Maybe put a light spritz all over the interior, especially in the cracks and seams and let it sit at least over night.
That might just do it... in theory it should work..


----------



## Texasdirtdigger

febreze


----------



## Becka03

Odoban got rid of Cat urine smell in our family room thanks to the previous owners.. we got it at Sam's Club-


----------



## Dutchie

Ardie has a proven solution for this. Mix equal parts of vinegar and peroxide in a spray bottle. Add a few drops of dishwashing detergent. Spray the daylight out of it. It works! 

I once came home from a trip finding that the pet sitter had locked one of the male cats inside. He peed etc all over my new mattress. I used Ardie's stuff and not a trace is left.


----------



## Txsteader

I'm really surprised everything you've tried already hasn't worked. The only thing left is to try the OdoBan. If that doesn't work, you may have to strip and re-varnish or seal & paint it. 

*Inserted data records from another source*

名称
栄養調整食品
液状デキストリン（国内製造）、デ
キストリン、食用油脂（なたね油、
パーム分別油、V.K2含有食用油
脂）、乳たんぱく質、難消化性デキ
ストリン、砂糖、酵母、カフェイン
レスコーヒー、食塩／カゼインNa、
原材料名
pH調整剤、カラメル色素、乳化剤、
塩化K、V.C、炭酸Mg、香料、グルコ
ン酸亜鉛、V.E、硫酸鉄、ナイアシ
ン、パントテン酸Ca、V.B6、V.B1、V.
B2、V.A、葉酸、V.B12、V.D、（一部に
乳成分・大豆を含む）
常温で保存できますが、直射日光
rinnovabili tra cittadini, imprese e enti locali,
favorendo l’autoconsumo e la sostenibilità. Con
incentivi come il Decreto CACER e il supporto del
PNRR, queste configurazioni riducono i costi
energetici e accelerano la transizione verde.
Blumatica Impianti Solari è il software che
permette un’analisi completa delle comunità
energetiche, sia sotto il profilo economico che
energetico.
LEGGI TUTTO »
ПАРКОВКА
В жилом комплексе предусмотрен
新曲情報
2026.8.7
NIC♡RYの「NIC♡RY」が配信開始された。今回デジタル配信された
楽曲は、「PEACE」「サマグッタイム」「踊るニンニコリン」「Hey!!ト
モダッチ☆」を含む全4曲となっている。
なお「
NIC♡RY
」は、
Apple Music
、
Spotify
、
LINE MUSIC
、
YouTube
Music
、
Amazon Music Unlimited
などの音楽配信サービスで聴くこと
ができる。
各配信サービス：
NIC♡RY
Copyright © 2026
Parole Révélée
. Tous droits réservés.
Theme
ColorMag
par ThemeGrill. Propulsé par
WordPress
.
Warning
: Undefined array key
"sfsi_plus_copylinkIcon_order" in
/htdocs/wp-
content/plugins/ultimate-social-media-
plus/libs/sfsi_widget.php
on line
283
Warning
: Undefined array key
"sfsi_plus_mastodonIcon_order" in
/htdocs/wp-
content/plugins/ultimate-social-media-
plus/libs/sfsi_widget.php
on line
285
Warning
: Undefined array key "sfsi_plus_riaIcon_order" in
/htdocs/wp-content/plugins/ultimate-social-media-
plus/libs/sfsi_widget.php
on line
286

And yes, they do have an awful smell. I can always tell when one of the big roaches has gotten in from outside and can't rest until I track it down and kill it. Disgusting!


----------



## RedDirt Cowgirl

This can take a long time to work, but it took a long time for that funky smell to work in. I've saved some kitchen furniture pieces that had been stinking since 1930. I got the idea from salt-water aquarium maintenance warnings that salt water will absorb impurities in the air, and learning cleansing techniques from old women in San Francisco's Chinatown.

Find some coarse sea salt (it has more elements than plain table or Kosher salt). Mix about 2 cups with a cup of sugar-preserved ginger slices (look in the grocery aisian foods section, Dynasty brand is a good one), put the mix in an open ceramic or glass bowl and close up the cupboard. Replace it in a few weeks until the smell isn't noticable. Some folks swear by crumpled wads of newspaper, but I didn't notice much effect from that.

After the piece is brought back to use, I continue to keep an open jar of the mix inside. The odor can be right through the wood, and even if you did want to destroy the finish, or seal it, that doesn't work. Cleaning products just work on the surface, and sometimes add their own scents. When I open a cupboard or china cabinet I want to smell nothing.


----------



## Trixie

Yes, I know what it is. 

I have used ground coffee to draw odors out.

Also, I have saved 3 chest type freezers just squeezing some regular Colgate toothpaste in them and letting them sit.

You might could just squeeze some toothpaste out on pieces of paper or small dishes and close it up for a while.

Another thing I have used is vanilla on cotton balls.

I do agree, though, for wood like that, you may have to keep something in there.


----------